I stayed home.  While all the other devoted mothers manned cotton candy machines and bean bag tosses, I was all cozy in my sweats waiting for Barbara Walters to bring up a hot topic.  That's when Nancy called me.

"Hey. I'm freezing.  Will you bring me a hoodie?"

Who is this?

Oh, I kid.  Just a little.

So as the good friend I am, I gathered several hoodies (a girl needs options) and headed to the school.  Nancy didn't tell me where she was so I had to wander through the booths shouting out to other volunteer moms and even to Daughter until I found Nancy huddled in the wind, shivering.

I gave her the hoodie of her choice and meandered back through a sea of elementary kids, most of whom had the same expression on their faces that I used to have.  The one that says, "I wish I was sick today" and "Oh, man. The three-legged race makes me nervous."

Once in the parking lot, I let out a sigh of relief that I'd survived, managing to avoid all field day volunteer opportunities.

It seems my feelings of field day have passed on to my own daughter.  I could see it on her face before she got to the car line. As she described the torturous events of the day (which included them running out of cotton candy, gahhh!)  I decided that the tradition of field day should not be passed on to the next generation.

It should be swept away by the custodian in that weird powdery substance, along with the lunchroom meatloaf.
 

Sunday, May 22, 2011

I just hope there are no fingerprints on the television when the trumpet sounds.

I don't mean to make light of the END OF THE WORLD or anything but I was just a tad bit glad that May 21, 2011 wasn't it because my house did not meet rapture standards.

I have always had company standards and vacation standards, but now all of this end of days talk has made me create rapture standards. 

I clean before we go on vacation so my relatives don't talk about me at the funeral.  Well, they can talk but I want it to be about my casseroles and not my toilet bowls. I make sure everything is dusted, the bathrooms are scoured, and the trash is taken out.  I have a fear that we will all die and my mother and mother-in-law will enter the house appalled at my poor cleaning abilities.

"I always suspected," they would say.

Company standards trump vacation standards.  In addition to the typical vacation standards of clean floors and uncluttered counters, company standards include pressed pillowcases and good smelling bath soaps.

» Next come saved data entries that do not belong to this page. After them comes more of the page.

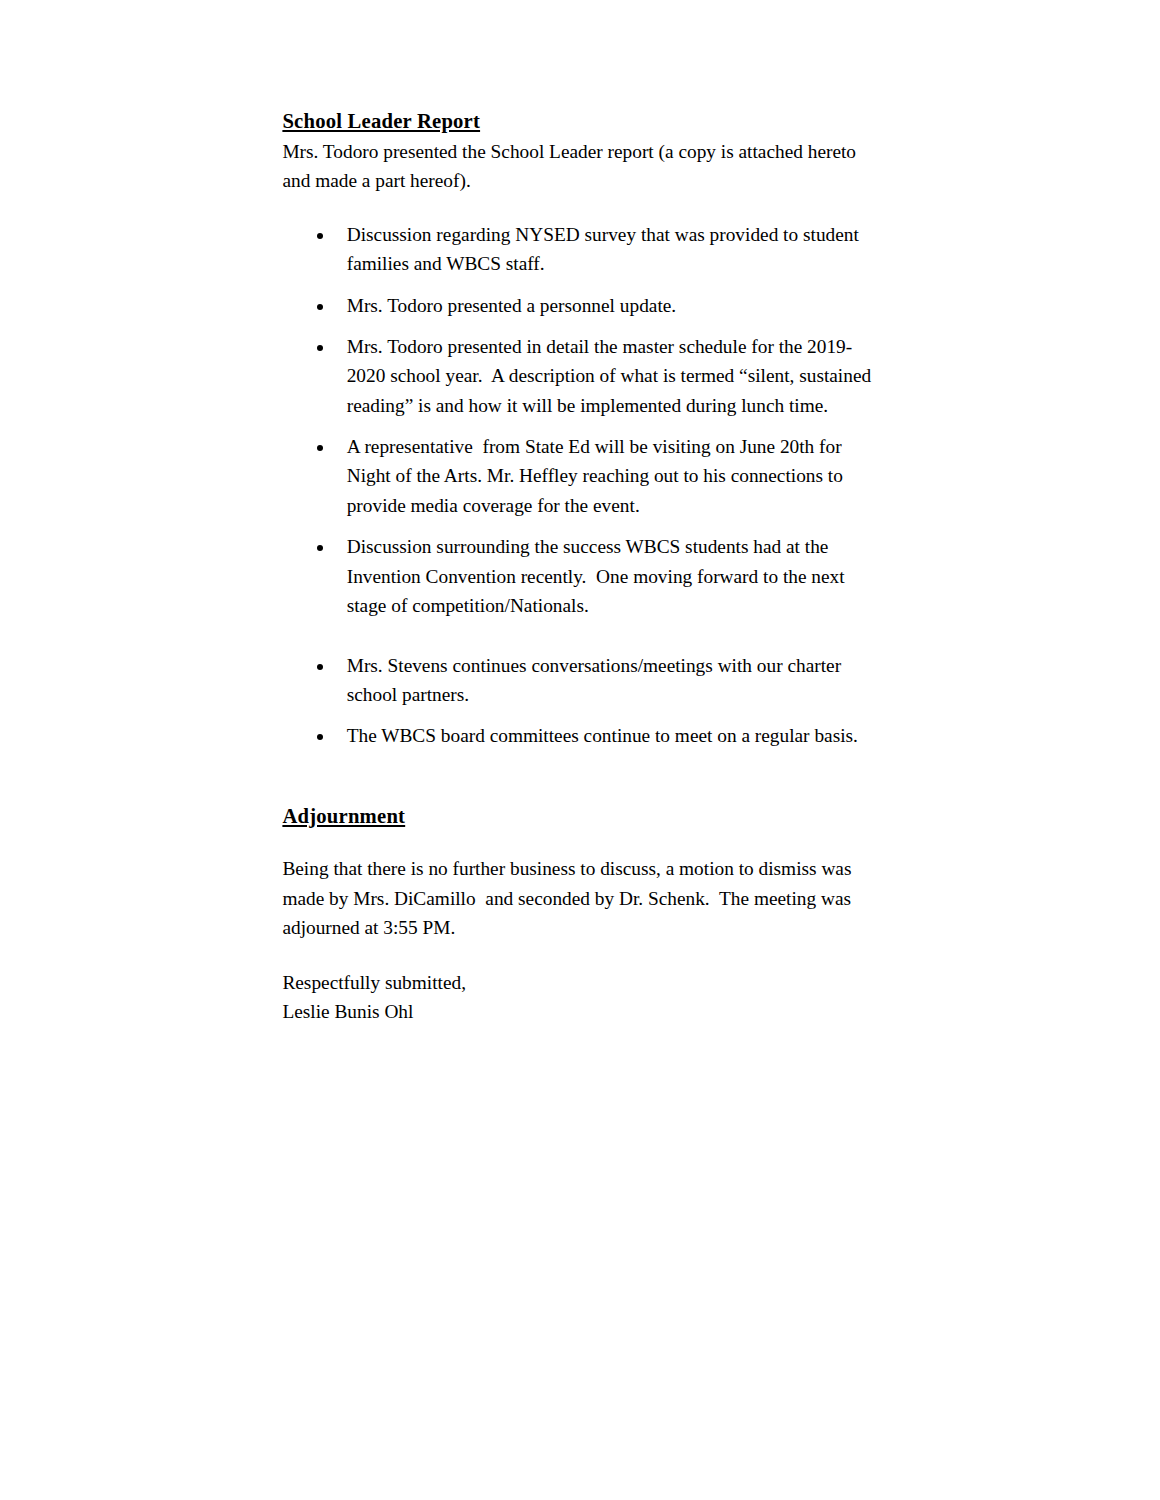School Leader Report
Mrs. Todoro presented the School Leader report (a copy is attached hereto and made a part hereof).
Discussion regarding NYSED survey that was provided to student families and WBCS staff.
Mrs. Todoro presented a personnel update.
Mrs. Todoro presented in detail the master schedule for the 2019-2020 school year. A description of what is termed “silent, sustained reading” is and how it will be implemented during lunch time.
A representative from State Ed will be visiting on June 20th for Night of the Arts. Mr. Heffley reaching out to his connections to provide media coverage for the event.
Discussion surrounding the success WBCS students had at the Invention Convention recently. One moving forward to the next stage of competition/Nationals.
Mrs. Stevens continues conversations/meetings with our charter school partners.
The WBCS board committees continue to meet on a regular basis.
Adjournment
Being that there is no further business to discuss, a motion to dismiss was made by Mrs. DiCamillo and seconded by Dr. Schenk. The meeting was adjourned at 3:55 PM.
Respectfully submitted,
Leslie Bunis Ohl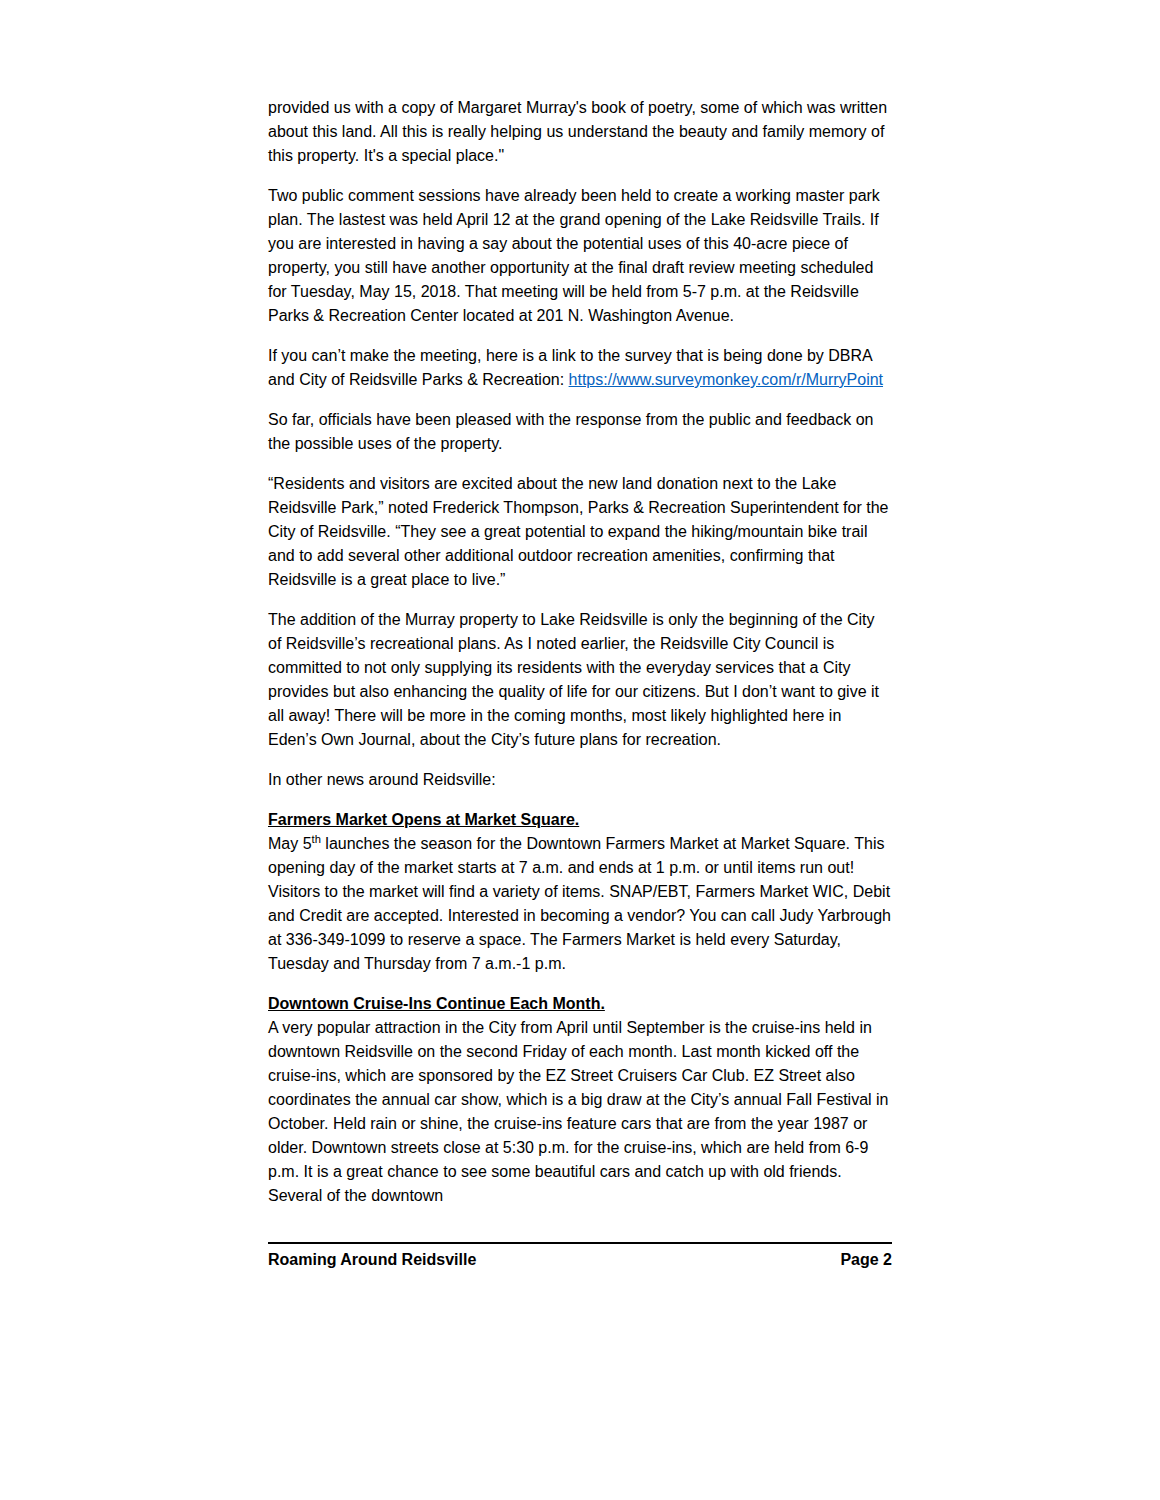provided us with a copy of Margaret Murray's book of poetry, some of which was written about this land. All this is really helping us understand the beauty and family memory of this property. It's a special place."
Two public comment sessions have already been held to create a working master park plan. The lastest was held April 12 at the grand opening of the Lake Reidsville Trails. If you are interested in having a say about the potential uses of this 40-acre piece of property, you still have another opportunity at the final draft review meeting scheduled for Tuesday, May 15, 2018. That meeting will be held from 5-7 p.m. at the Reidsville Parks & Recreation Center located at 201 N. Washington Avenue.
If you can’t make the meeting, here is a link to the survey that is being done by DBRA and City of Reidsville Parks & Recreation: https://www.surveymonkey.com/r/MurryPoint
So far, officials have been pleased with the response from the public and feedback on the possible uses of the property.
“Residents and visitors are excited about the new land donation next to the Lake Reidsville Park,” noted Frederick Thompson, Parks & Recreation Superintendent for the City of Reidsville. “They see a great potential to expand the hiking/mountain bike trail and to add several other additional outdoor recreation amenities, confirming that Reidsville is a great place to live.”
The addition of the Murray property to Lake Reidsville is only the beginning of the City of Reidsville’s recreational plans. As I noted earlier, the Reidsville City Council is committed to not only supplying its residents with the everyday services that a City provides but also enhancing the quality of life for our citizens. But I don’t want to give it all away! There will be more in the coming months, most likely highlighted here in Eden’s Own Journal, about the City’s future plans for recreation.
In other news around Reidsville:
Farmers Market Opens at Market Square.
May 5th launches the season for the Downtown Farmers Market at Market Square. This opening day of the market starts at 7 a.m. and ends at 1 p.m. or until items run out! Visitors to the market will find a variety of items. SNAP/EBT, Farmers Market WIC, Debit and Credit are accepted. Interested in becoming a vendor? You can call Judy Yarbrough at 336-349-1099 to reserve a space. The Farmers Market is held every Saturday, Tuesday and Thursday from 7 a.m.-1 p.m.
Downtown Cruise-Ins Continue Each Month.
A very popular attraction in the City from April until September is the cruise-ins held in downtown Reidsville on the second Friday of each month. Last month kicked off the cruise-ins, which are sponsored by the EZ Street Cruisers Car Club. EZ Street also coordinates the annual car show, which is a big draw at the City’s annual Fall Festival in October. Held rain or shine, the cruise-ins feature cars that are from the year 1987 or older. Downtown streets close at 5:30 p.m. for the cruise-ins, which are held from 6-9 p.m. It is a great chance to see some beautiful cars and catch up with old friends. Several of the downtown
Roaming Around Reidsville Page 2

Obviously, rapture standards trumps everything else.  I am not certain what I will add to rapture standards but I'm pretty sure I'll be going through our movie collection. Not that we have anything that one would call questionable but I know some people may want to pillage my Gone With The Wind collector's edition.

I'll be spending this week cleaning house. If those crazy folks decide to predict a new date, please give me a good, solid week.  I haven't done the baseboards in forever.

All of this rapture talk has made me ponder my faith, my spiritual readiness, and yes, my dust bunnies, giving new meaning to "Get Ready."

And, yes I will be grateful when Christ returns and takes me out of here, but is it a sin to hope that my house is clean at the same time?

On a serious note, are you ready?   

Monday, May 16, 2011

Now that there is an automobile.

Hubs has never been what you would call "into cars."  Now, he likes cars, as opposed to say having to walk everywhere, but he has never been the type of guy who would point out a Ford Mustang or a Grand Prix, or a BMW for that matter.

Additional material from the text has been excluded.